**EXERCISE GOAL**.
Which lines hold the word "doesn"? Copy each of them from the material.

◆ ◆ ◆ ◆ ◆

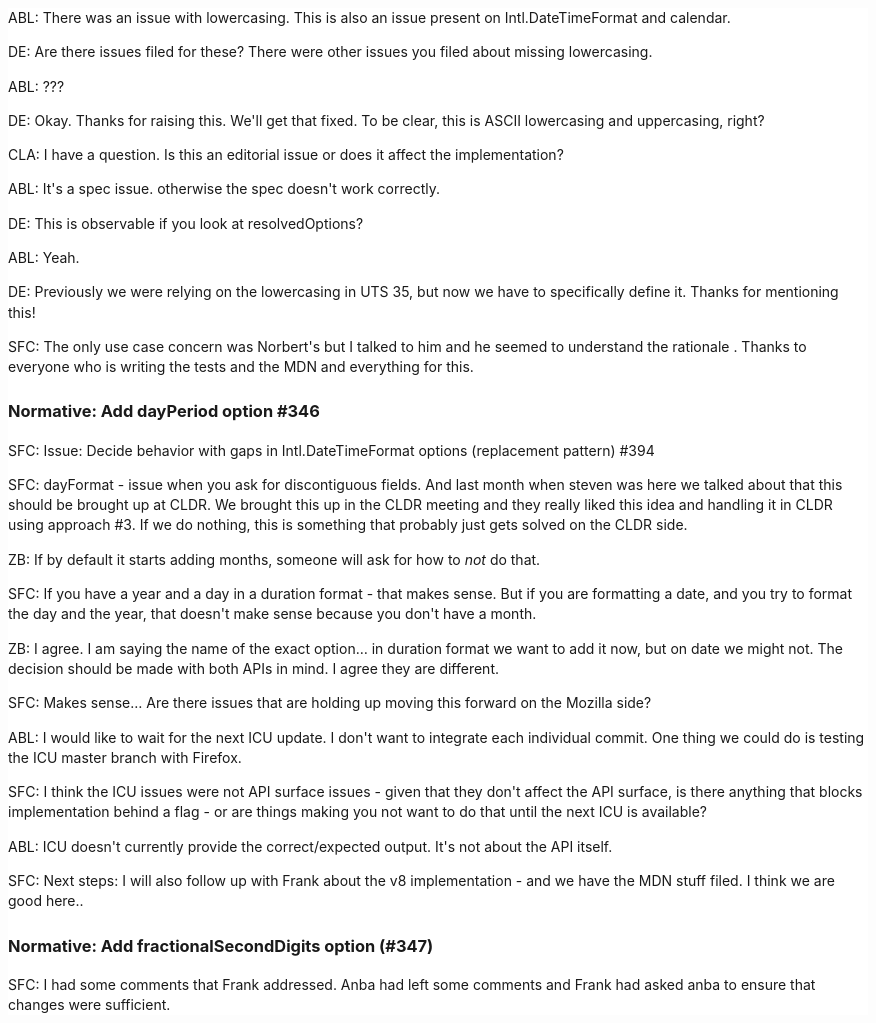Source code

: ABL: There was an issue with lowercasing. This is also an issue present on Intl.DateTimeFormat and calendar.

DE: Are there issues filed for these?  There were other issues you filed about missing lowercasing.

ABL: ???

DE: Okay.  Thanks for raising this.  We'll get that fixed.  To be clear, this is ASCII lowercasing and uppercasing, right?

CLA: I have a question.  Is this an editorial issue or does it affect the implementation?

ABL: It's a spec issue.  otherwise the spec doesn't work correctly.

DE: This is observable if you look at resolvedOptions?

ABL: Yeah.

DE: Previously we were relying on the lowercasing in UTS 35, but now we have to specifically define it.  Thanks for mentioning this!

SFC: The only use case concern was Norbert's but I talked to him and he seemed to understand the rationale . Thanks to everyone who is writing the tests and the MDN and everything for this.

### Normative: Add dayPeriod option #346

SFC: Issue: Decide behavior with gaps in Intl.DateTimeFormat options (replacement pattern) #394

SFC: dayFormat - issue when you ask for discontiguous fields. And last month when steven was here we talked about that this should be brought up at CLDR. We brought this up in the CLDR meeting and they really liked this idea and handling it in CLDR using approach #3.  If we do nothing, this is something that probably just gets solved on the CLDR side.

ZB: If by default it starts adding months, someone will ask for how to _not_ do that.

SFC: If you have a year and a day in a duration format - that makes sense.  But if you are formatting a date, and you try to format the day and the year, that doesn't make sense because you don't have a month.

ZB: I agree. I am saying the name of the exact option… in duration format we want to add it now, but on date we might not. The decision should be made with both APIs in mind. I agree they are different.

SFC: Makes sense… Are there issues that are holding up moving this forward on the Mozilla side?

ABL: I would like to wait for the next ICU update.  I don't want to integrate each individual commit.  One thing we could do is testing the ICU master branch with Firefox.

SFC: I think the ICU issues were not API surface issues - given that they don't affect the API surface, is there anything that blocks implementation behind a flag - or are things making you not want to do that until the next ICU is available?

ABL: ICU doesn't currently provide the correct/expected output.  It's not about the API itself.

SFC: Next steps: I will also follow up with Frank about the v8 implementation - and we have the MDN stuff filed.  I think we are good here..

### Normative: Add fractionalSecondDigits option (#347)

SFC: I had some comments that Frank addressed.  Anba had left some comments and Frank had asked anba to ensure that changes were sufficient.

◆ ◆ ◆ ◆ ◆

**OUTPUT OF THE TASK**.
ABL: It's a spec issue.  otherwise the spec doesn't work correctly.
SFC: If you have a year and a day in a duration format - that makes sense.  But if you are formatting a date, and you try to format the day and the year, that doesn't make sense because you don't have a month.
ABL: ICU doesn't currently provide the correct/expected output.  It's not about the API itself.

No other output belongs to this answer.